Task prompt
Could you extract the AGM notice below in full, reproducing every line word for word?

Page extract
If any shareholder chooses not to attend the AGM in person but has any question about any resolution or about the Company, or has any matter for communication with the Board, he/she is welcome to send such question or matter in writing to our principal place of business in Hong Kong. If any shareholder has any question relating to the AGM, please contact Computershare Hong Kong Investor Services Limited, the Company's Hong Kong branch share registrar and transfer office at:
Computershare Hong Kong Investor Services Limited
17M Floor
Hopewell Centre
183 Queen's Road East
Wanchai
Hong Kong
Website: www.computershare.com/hk/contact
Tel: +852 2862 8555
Fax: +852 2865 0990
As at the date of this notice, the executive Directors of the Company are Mr. DAI Zhikang and Ms. TAO Ying; the independent non-executive Directors of the Company are Mr. CHEUNG Ngai Lam, Mr. CHOI Hon Keung Simon and Mr. LIM Marco Jun Kit.

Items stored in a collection

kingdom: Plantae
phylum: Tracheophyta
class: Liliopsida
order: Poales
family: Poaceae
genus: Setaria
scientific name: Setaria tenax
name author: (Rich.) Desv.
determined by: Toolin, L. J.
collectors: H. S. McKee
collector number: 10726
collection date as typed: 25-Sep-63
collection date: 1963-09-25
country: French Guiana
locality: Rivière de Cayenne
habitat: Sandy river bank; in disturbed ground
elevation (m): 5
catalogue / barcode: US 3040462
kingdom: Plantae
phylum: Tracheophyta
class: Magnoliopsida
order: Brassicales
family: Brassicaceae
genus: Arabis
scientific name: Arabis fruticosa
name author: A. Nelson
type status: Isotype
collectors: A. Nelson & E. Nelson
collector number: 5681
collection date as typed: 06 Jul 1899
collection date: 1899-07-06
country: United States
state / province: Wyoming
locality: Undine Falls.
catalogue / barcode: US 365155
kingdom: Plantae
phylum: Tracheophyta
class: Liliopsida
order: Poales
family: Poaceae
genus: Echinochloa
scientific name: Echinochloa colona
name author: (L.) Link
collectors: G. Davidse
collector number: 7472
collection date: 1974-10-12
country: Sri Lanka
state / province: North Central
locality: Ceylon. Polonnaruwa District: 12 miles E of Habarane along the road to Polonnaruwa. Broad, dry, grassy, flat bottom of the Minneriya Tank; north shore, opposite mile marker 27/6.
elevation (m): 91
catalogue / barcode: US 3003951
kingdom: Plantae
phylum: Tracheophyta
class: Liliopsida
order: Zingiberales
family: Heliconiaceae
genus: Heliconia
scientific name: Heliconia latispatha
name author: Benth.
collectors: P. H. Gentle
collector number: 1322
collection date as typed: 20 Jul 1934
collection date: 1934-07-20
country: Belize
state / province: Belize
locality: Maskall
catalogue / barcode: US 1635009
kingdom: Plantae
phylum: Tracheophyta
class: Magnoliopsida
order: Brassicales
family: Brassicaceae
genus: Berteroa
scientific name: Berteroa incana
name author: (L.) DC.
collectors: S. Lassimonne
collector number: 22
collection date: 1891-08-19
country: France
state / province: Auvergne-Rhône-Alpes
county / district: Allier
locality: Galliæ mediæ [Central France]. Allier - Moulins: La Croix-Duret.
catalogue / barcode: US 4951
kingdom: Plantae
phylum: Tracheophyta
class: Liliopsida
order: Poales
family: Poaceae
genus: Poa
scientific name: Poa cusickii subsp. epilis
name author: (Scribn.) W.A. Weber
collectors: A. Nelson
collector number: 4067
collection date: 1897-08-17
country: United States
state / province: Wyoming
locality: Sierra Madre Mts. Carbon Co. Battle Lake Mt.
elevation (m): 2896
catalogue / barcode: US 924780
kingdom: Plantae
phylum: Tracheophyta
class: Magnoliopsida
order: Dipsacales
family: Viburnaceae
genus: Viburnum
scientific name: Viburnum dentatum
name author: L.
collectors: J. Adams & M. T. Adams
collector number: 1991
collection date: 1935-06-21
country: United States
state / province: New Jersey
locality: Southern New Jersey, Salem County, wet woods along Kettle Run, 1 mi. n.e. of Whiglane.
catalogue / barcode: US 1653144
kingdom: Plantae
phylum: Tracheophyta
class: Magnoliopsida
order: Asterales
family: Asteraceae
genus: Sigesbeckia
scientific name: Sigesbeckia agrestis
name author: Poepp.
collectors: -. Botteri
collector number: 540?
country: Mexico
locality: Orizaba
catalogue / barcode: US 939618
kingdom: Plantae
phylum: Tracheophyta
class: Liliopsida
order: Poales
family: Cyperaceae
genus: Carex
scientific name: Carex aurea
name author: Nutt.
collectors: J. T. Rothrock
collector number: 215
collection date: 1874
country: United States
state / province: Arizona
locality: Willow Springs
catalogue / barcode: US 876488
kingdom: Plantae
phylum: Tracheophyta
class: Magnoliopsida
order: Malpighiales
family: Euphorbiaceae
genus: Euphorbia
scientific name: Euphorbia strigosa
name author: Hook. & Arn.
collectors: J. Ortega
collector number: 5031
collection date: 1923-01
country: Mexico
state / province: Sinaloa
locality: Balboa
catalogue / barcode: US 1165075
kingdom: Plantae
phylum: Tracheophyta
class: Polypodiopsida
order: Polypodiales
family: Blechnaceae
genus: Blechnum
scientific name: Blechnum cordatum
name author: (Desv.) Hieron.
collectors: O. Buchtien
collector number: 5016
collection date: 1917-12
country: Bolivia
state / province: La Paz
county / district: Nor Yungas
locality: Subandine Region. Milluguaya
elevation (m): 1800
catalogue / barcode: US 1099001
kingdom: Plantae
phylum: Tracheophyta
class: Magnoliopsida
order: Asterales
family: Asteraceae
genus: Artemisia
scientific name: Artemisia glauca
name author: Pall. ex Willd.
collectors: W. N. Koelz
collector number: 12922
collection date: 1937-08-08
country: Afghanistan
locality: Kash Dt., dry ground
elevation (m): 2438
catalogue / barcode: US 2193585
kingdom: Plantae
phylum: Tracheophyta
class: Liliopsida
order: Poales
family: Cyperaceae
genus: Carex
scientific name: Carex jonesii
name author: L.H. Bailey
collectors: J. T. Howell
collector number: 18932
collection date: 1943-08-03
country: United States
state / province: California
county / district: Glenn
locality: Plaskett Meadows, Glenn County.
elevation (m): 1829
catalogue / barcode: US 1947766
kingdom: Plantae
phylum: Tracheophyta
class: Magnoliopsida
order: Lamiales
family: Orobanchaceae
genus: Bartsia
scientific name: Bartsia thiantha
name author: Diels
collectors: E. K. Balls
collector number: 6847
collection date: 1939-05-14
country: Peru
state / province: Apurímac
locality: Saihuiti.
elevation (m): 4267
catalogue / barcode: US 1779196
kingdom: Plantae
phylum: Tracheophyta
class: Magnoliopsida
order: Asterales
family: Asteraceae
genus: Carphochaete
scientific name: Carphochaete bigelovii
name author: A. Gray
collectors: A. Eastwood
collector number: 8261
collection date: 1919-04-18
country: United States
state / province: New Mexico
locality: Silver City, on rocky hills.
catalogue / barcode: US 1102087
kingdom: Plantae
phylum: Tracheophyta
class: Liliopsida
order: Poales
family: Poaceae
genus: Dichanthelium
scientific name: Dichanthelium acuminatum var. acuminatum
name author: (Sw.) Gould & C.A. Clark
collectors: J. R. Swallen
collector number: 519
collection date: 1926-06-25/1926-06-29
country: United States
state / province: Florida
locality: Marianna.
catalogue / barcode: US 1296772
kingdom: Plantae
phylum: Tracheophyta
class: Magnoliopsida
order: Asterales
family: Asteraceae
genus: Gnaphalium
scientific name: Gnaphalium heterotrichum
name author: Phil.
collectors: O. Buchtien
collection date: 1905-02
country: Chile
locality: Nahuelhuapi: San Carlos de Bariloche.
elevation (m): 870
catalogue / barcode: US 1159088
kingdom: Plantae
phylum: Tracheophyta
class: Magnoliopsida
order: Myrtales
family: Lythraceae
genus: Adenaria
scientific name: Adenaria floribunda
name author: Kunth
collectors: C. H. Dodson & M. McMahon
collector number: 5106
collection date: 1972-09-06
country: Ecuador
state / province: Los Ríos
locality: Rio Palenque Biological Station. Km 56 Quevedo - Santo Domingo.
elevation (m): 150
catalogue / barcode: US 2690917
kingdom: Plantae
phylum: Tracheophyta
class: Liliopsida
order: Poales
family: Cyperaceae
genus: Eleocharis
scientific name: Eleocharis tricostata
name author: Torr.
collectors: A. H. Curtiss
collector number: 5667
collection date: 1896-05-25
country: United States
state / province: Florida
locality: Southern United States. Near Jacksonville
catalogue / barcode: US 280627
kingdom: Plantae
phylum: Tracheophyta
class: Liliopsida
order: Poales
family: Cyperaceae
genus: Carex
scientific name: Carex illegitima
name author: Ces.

Written answer
If any shareholder chooses not to attend the AGM in person but has any question about any resolution or about the Company, or has any matter for communication with the Board, he/she is welcome to send such question or matter in writing to our principal place of business in Hong Kong. If any shareholder has any question relating to the AGM, please contact Computershare Hong Kong Investor Services Limited, the Company's Hong Kong branch share registrar and transfer office at:
Computershare Hong Kong Investor Services Limited
17M Floor
Hopewell Centre
183 Queen's Road East
Wanchai
Hong Kong
Website: www.computershare.com/hk/contact
Tel: +852 2862 8555
Fax: +852 2865 0990
As at the date of this notice, the executive Directors of the Company are Mr. DAI Zhikang and Ms. TAO Ying; the independent non-executive Directors of the Company are Mr. CHEUNG Ngai Lam, Mr. CHOI Hon Keung Simon and Mr. LIM Marco Jun Kit.